Iranian spying operation targets dissidents
An Iranian cyber spying group nicknamed Domestic Kitten has “targeted over 1,200 individuals with more than 600 successful infections” since 2017, according to new research by Check Point, an Israeli-U.S. security firm.
Why it matters: Repressive regimes around the world, including Iran, devote significant resources to targeting individuals and organizations they view as potential challengers to their rule or internal stability. Revelations about campaigns like these can help show who precisely these regimes believe are their greatest threats.
Details: The campaign, while mostly compromising individuals within Iran, has been global in scope, with victims in the U.S., U.K., Pakistan, Afghanistan, Turkey and other countries, says Check Point.

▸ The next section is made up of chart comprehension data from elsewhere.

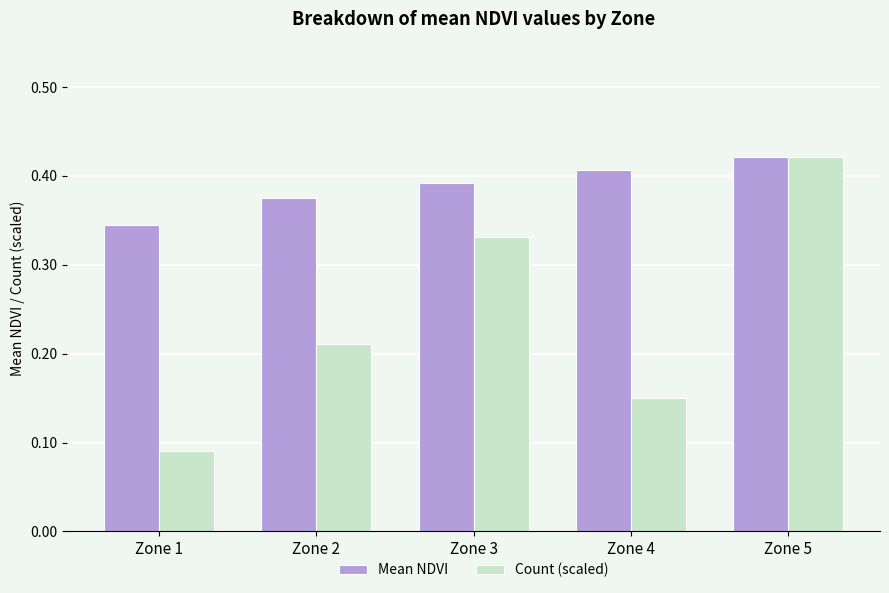

What is the sum of the Mean NDVI values at Zone 4 and Zone 1?

0.8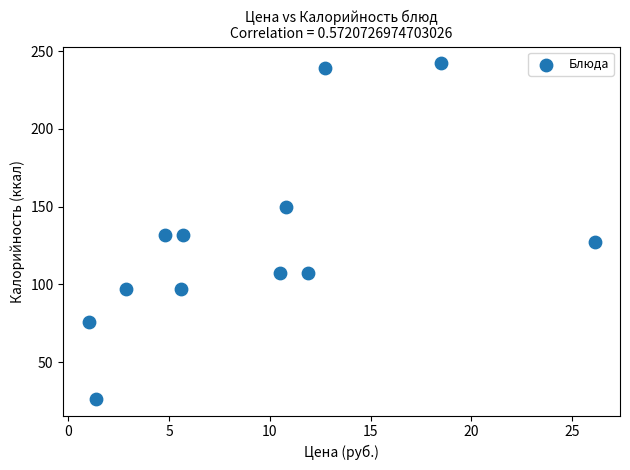

What is the average X value?

9.3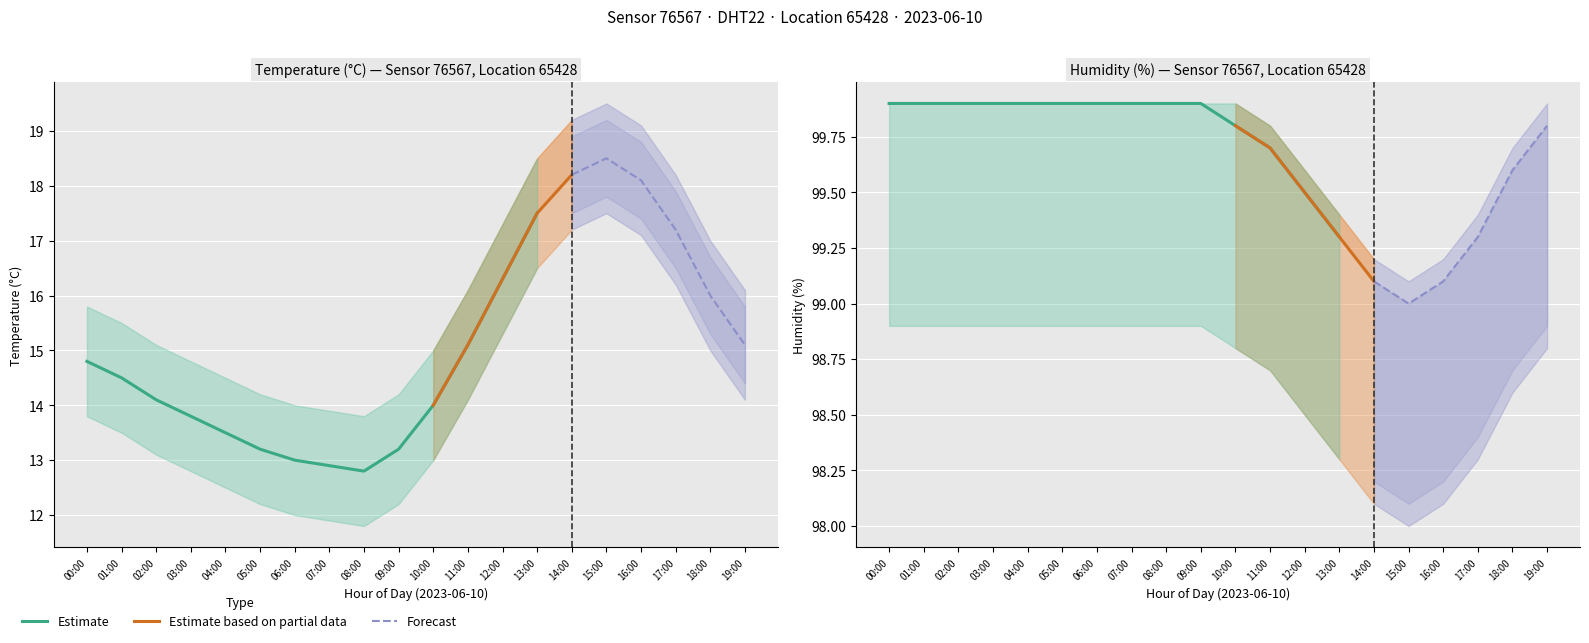

True or false: temperature and humidity cross at least once.

False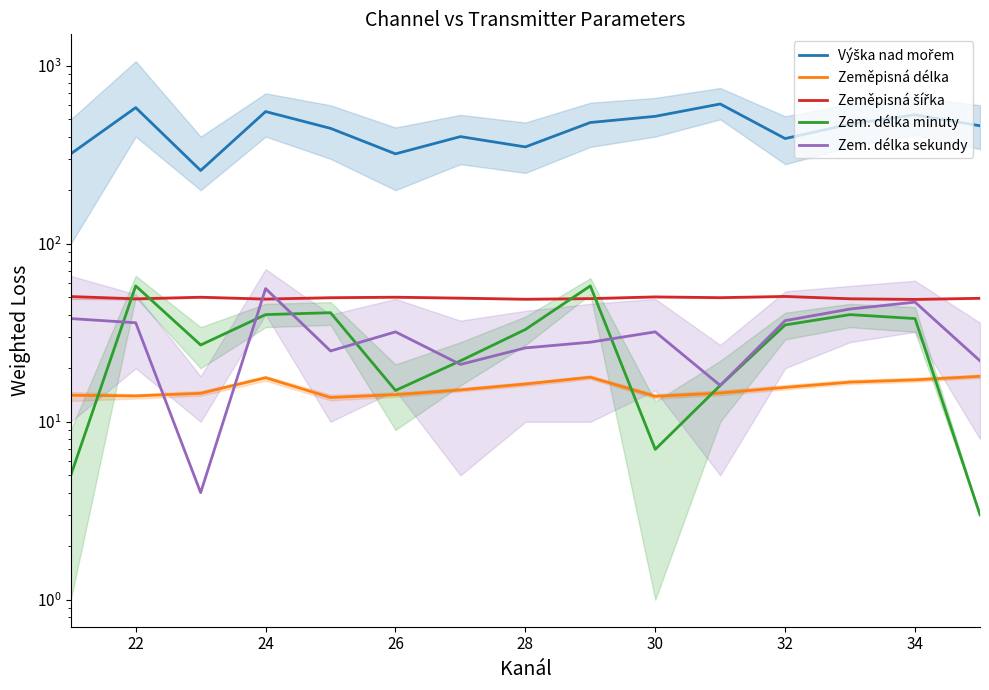

How many interior local valleys does the Zeměpisná délka series have?

3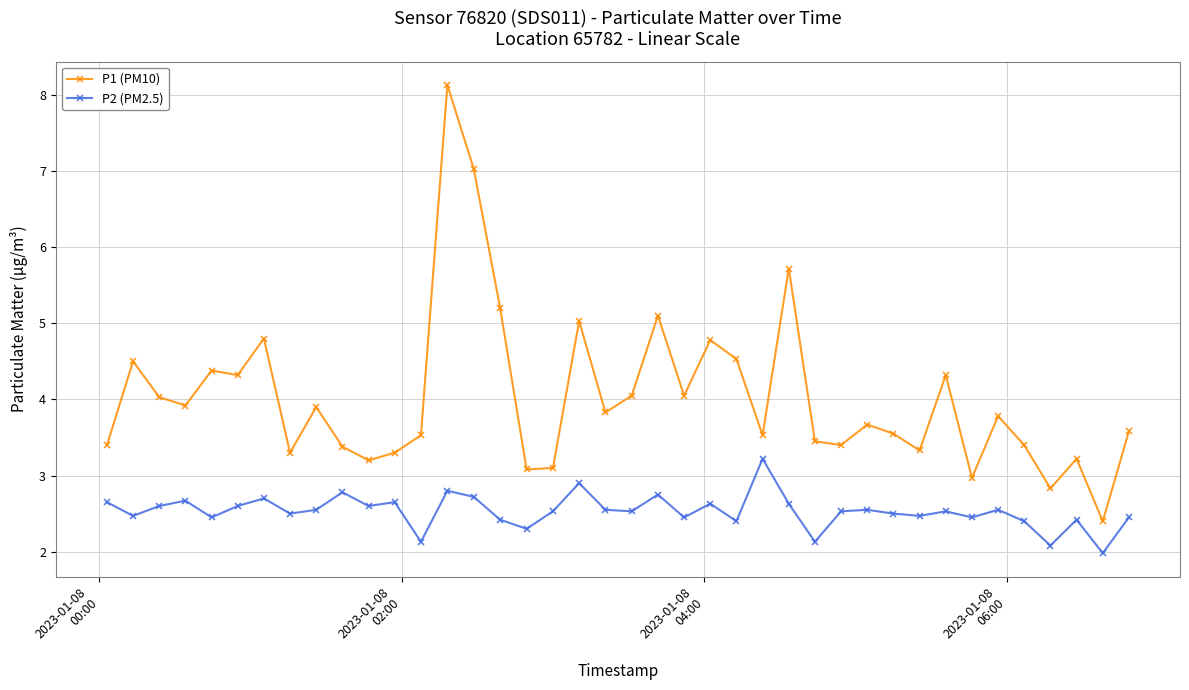

Rank the series by their maximum value, from lowest to highest.

P2 (PM2.5), P1 (PM10)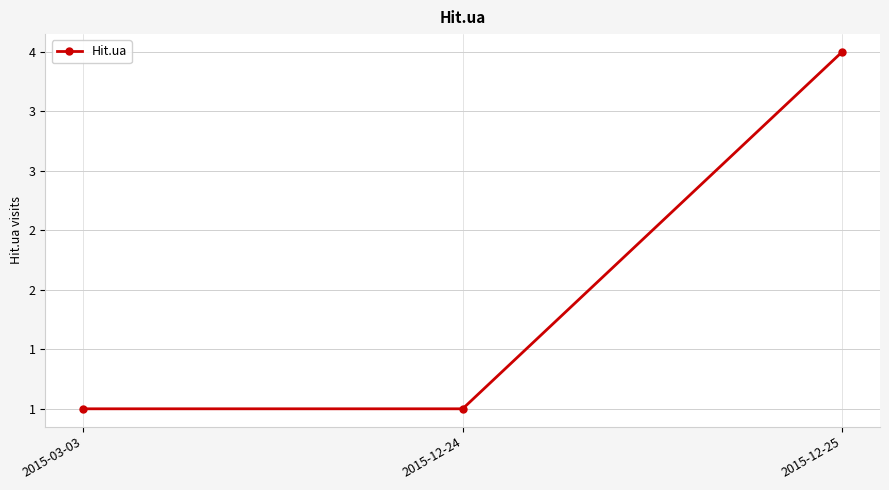

Is this an area chart (filled region under the line)?

No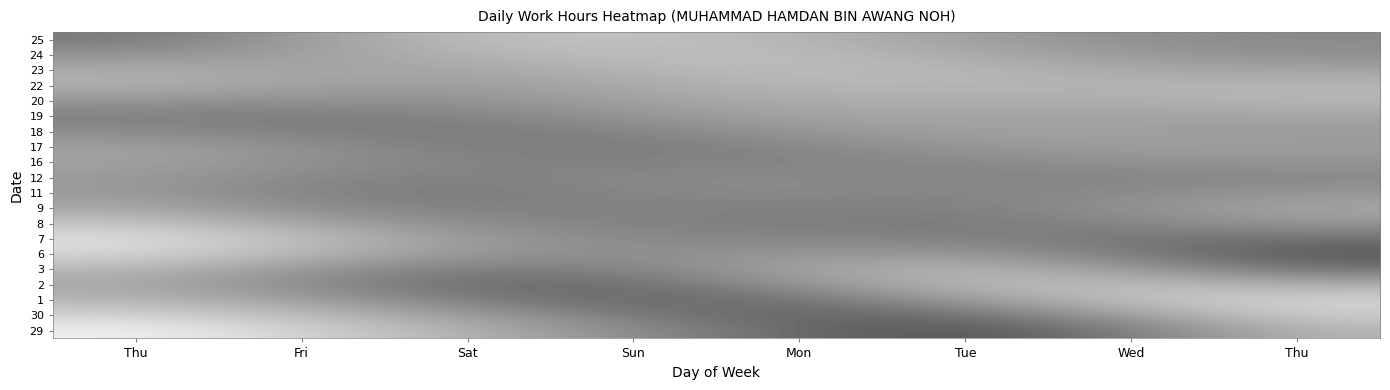

Reading right to left, extract all data points from this chart.

29: Thu=10.2	Wed=7.8	Tue=6.1	Mon=6.9	Sun=8.5	Sat=10.1	Fri=11.6	Thu=12.6
30: Thu=11.3	Wed=9.3	Tue=7.3	Mon=6.7	Sun=7.7	Sat=9.1	Fri=10.6	Thu=11.6
1: Thu=11.6	Wed=10.8	Tue=9.1	Mon=7.4	Sun=6.9	Sat=7.8	Fri=9.3	Thu=10.2
2: Thu=9.9	Wed=10.6	Tue=10.4	Mon=8.8	Sun=7.2	Sat=7.1	Fri=8.4	Thu=9.6
3: Thu=7.4	Wed=9.1	Tue=10.2	Mon=9.5	Sun=8.1	Sat=7.8	Fri=8.9	Thu=10.3
6: Thu=6.3	Wed=7.7	Tue=9.0	Mon=8.9	Sun=8.5	Sat=8.9	Fri=10.3	Thu=11.7
7: Thu=7.3	Wed=7.5	Tue=7.9	Mon=8.2	Sun=8.3	Sat=9.0	Fri=10.6	Thu=12.0
8: Thu=8.9	Wed=8.2	Tue=7.7	Mon=7.8	Sun=8.0	Sat=8.4	Fri=9.6	Thu=10.9
9: Thu=9.6	Wed=8.7	Tue=8.0	Mon=8.0	Sun=8.0	Sat=7.9	Fri=8.5	Thu=9.6
11: Thu=8.8	Wed=8.4	Tue=8.1	Mon=8.3	Sun=8.2	Sat=7.8	Fri=8.1	Thu=9.1
12: Thu=8.2	Wed=8.1	Tue=8.1	Mon=8.3	Sun=8.3	Sat=8.0	Fri=8.3	Thu=9.1
16: Thu=8.8	Wed=8.7	Tue=8.3	Mon=8.1	Sun=8.0	Sat=8.1	Fri=8.7	Thu=9.4
17: Thu=9.2	Wed=9.3	Tue=8.9	Mon=8.3	Sun=7.8	Sat=7.8	Fri=8.6	Thu=9.3
18: Thu=9.0	Wed=9.3	Tue=9.3	Mon=8.9	Sun=8.1	Sat=7.7	Fri=7.9	Thu=8.4
19: Thu=9.6	Wed=9.4	Tue=9.5	Mon=9.5	Sun=8.8	Sat=8.1	Fri=7.8	Thu=7.9
20: Thu=10.3	Wed=9.9	Tue=9.8	Mon=9.9	Sun=9.4	Sat=8.7	Fri=8.6	Thu=8.9
22: Thu=10.2	Wed=10.1	Tue=10.3	Mon=10.3	Sun=9.7	Sat=9.2	Fri=9.4	Thu=10.0
23: Thu=9.4	Wed=9.7	Tue=10.3	Mon=10.6	Sun=10.2	Sat=9.6	Fri=9.5	Thu=9.8
24: Thu=8.6	Wed=9.0	Tue=9.8	Mon=10.5	Sun=10.6	Sat=10.1	Fri=9.3	Thu=8.7
25: Thu=8.4	Wed=8.5	Tue=9.3	Mon=10.2	Sun=10.8	Sat=10.6	Fri=9.2	Thu=7.6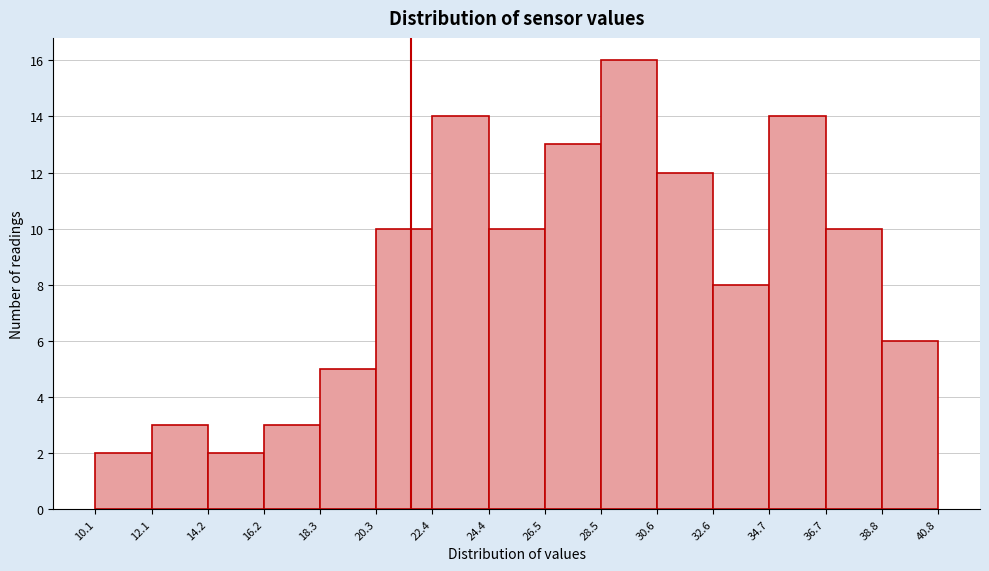

Over which range of the x-axis is the bar tallest?

28.5 to 30.6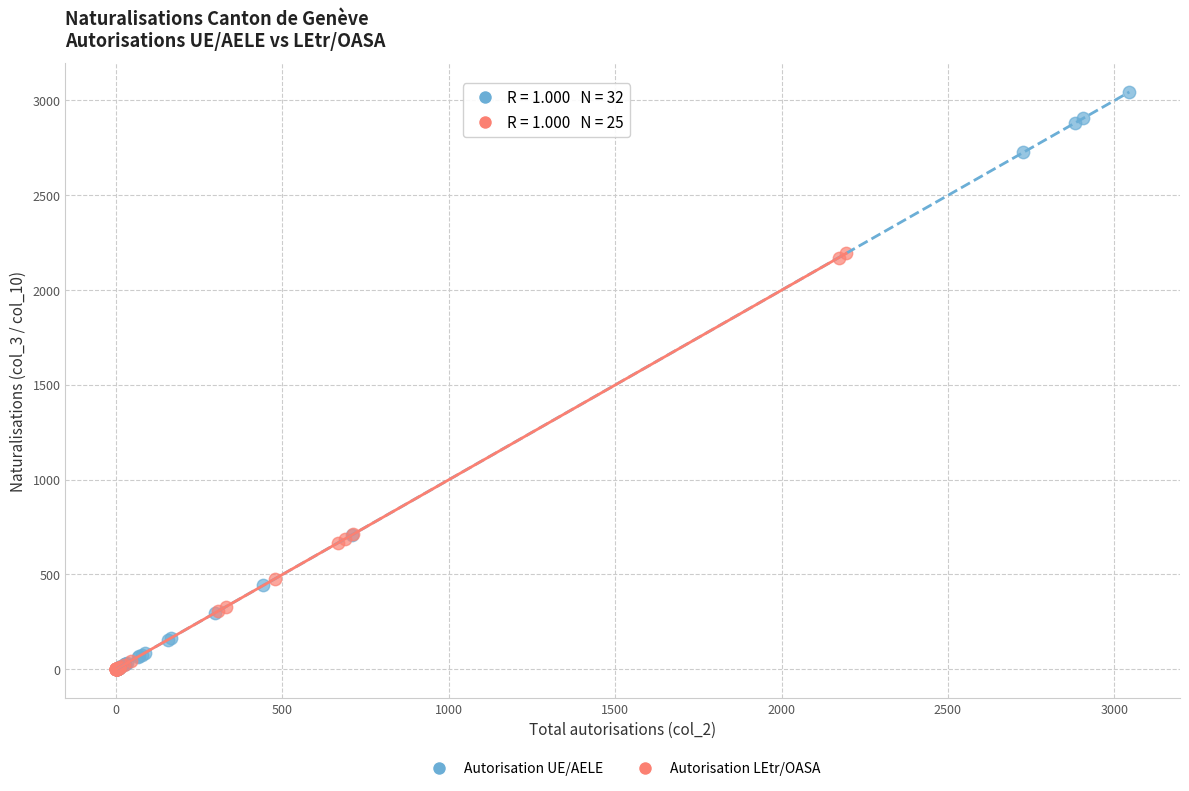

What are all the series names shown in the legend?

Autorisation UE/AELE, Autorisation LEtr/OASA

- The Iranian cyber operators tricked victims into following links to install “a malicious application” using “multiple vectors, including an Iranian blog site, Telegram channels, and even by SMS,” reports Check Point.
- In addition to focusing on Iranian dissidents at home and abroad, Domestic Kitten also targeted ISIS supporters and members of Iran’s Kurdish minority, among other groups.
Go deeper: In an earlier investigation into Domestic Kitten, Check Point described how the group created a fake “updated” version of an app from a real Kurdish news service to infect victims’ devices. It also created a fake pro-ISIS app that allowed users to select pictures to use as their wallpaper for electronic devices.